We try ringing around a couple of people to see if we could borrow a plunger. They either haven’t got one (and it’s difficult to abuse someone for this if you haven’t got one either) or they had a plunger that was the wrong size, and "it wouldn’t work anyway".
So what about other solutions? Drano, or similar? Only have to go as far as our local Safeway for that. It seems easier, so I do. We try it. Supposedly the very poisonous sounding chemicals in there will blast their way through our debris, leaving a nice, clean, uncongested drain.
Several servings later, it is apparent that all it has done is to break the… ummm.. effluent up and distribute more evenly around the bowl so that we’re left with a lovely dark brown lumpy cocktail.
Nice.
It is apparent that the water level in the bowl is slowly descending, so we decide to leave it to do so until morning, hoping that it would somehow resolve itself.
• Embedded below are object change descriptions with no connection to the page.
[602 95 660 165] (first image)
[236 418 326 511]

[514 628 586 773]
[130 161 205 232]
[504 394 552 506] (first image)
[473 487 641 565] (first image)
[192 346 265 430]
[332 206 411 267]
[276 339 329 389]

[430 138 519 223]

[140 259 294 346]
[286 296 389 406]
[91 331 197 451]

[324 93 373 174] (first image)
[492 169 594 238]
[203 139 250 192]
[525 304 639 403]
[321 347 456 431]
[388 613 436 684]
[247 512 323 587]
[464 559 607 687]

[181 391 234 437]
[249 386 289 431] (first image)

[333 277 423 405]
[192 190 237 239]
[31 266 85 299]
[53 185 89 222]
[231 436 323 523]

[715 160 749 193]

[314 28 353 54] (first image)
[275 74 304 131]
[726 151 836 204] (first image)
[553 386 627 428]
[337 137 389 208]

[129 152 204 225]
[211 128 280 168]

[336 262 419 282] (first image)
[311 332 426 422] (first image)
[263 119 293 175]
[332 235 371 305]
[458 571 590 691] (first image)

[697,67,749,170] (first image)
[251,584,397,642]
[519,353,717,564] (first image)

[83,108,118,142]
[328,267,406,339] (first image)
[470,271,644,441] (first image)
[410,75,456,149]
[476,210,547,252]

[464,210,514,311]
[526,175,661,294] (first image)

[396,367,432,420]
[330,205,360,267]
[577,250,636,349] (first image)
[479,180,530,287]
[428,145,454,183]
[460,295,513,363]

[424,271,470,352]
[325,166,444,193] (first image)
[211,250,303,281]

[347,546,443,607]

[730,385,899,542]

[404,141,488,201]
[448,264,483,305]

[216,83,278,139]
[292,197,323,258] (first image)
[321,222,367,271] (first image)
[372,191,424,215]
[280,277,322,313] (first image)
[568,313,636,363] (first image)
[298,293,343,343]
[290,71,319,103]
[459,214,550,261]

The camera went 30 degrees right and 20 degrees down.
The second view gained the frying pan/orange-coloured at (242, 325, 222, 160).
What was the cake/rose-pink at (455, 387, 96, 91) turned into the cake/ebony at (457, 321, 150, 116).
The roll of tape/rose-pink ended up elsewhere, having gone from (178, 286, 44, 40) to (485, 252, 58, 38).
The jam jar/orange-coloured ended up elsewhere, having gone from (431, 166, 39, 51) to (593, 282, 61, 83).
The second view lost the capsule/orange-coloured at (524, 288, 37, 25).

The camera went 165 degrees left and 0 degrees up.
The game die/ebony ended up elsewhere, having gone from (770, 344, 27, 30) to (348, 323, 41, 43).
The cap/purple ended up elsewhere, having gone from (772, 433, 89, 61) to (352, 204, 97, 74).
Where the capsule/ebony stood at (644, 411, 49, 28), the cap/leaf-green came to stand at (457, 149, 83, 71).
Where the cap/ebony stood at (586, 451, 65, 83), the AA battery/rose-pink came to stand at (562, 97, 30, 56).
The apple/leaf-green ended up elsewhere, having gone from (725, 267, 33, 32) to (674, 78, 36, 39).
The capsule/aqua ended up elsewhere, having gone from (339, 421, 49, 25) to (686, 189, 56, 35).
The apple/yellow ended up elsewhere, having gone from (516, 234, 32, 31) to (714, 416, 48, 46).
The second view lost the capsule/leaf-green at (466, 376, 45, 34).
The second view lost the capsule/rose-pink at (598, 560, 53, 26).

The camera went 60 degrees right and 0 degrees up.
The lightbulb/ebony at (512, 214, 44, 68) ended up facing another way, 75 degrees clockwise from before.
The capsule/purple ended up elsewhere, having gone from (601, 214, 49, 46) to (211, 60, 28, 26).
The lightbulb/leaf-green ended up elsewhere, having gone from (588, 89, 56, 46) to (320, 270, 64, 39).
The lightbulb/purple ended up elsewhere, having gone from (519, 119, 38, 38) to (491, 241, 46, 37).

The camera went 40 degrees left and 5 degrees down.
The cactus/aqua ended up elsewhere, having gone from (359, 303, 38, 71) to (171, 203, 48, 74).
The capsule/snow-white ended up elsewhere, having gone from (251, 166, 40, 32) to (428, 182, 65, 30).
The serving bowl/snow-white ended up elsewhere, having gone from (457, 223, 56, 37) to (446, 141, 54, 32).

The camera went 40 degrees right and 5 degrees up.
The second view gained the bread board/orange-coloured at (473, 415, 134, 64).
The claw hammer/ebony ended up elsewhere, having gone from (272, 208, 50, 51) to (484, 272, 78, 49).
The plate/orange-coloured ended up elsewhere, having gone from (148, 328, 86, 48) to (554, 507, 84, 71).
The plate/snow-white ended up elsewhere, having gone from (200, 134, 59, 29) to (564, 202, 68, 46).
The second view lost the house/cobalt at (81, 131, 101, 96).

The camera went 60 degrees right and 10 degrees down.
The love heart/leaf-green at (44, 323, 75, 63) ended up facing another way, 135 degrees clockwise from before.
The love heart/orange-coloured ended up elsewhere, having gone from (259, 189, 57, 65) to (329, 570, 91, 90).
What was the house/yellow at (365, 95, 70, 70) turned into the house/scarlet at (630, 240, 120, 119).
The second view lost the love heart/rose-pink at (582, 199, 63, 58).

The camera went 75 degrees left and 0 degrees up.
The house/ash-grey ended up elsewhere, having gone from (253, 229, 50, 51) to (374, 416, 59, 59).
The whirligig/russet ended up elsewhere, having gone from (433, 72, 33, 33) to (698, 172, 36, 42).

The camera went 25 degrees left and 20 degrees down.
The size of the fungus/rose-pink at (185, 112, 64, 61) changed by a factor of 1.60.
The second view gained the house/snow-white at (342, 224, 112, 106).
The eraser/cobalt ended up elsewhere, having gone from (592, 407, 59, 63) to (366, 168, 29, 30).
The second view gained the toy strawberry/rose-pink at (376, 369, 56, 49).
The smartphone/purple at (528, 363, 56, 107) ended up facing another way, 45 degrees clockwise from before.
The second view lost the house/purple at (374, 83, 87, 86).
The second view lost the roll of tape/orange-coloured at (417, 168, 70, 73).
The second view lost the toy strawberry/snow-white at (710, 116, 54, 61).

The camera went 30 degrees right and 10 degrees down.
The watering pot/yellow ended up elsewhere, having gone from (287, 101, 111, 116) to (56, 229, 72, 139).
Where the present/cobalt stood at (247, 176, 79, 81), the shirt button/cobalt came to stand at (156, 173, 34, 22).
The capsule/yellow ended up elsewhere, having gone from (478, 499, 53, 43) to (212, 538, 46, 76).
Which of course it didn’t.
Okay, enough messing around, call the plumber. Which plumber? Maybe the landlady should nominate one, especially since she might know someone who would come out on a Sunday morning. She gets in touch with him, and he eventually comes over early in the afternoon, and fixes everything with a little manoeuvring of a plunger. Damn experts, they always make the rest of us look like idiots.
Everyone we’ve told this story asks: How did you manage? Well, sometimes you’d just have to grin and bear it, and other times… ummm, well, we made a lot more visits to Safeway than we usually do. Check your local supermarket to see if it has a public toilet. If it does, celebrate, and make a note of its location: One day, you may need it.
The great thing about this crisis is that it was a team effort. There were three unique parts that created the problem: the paper, the flush, the poo. If any of them had been missing, it just wouldn’t have been the big mess it was. The combined ability of three people to create a crisis is far greater than the sum of its component parts.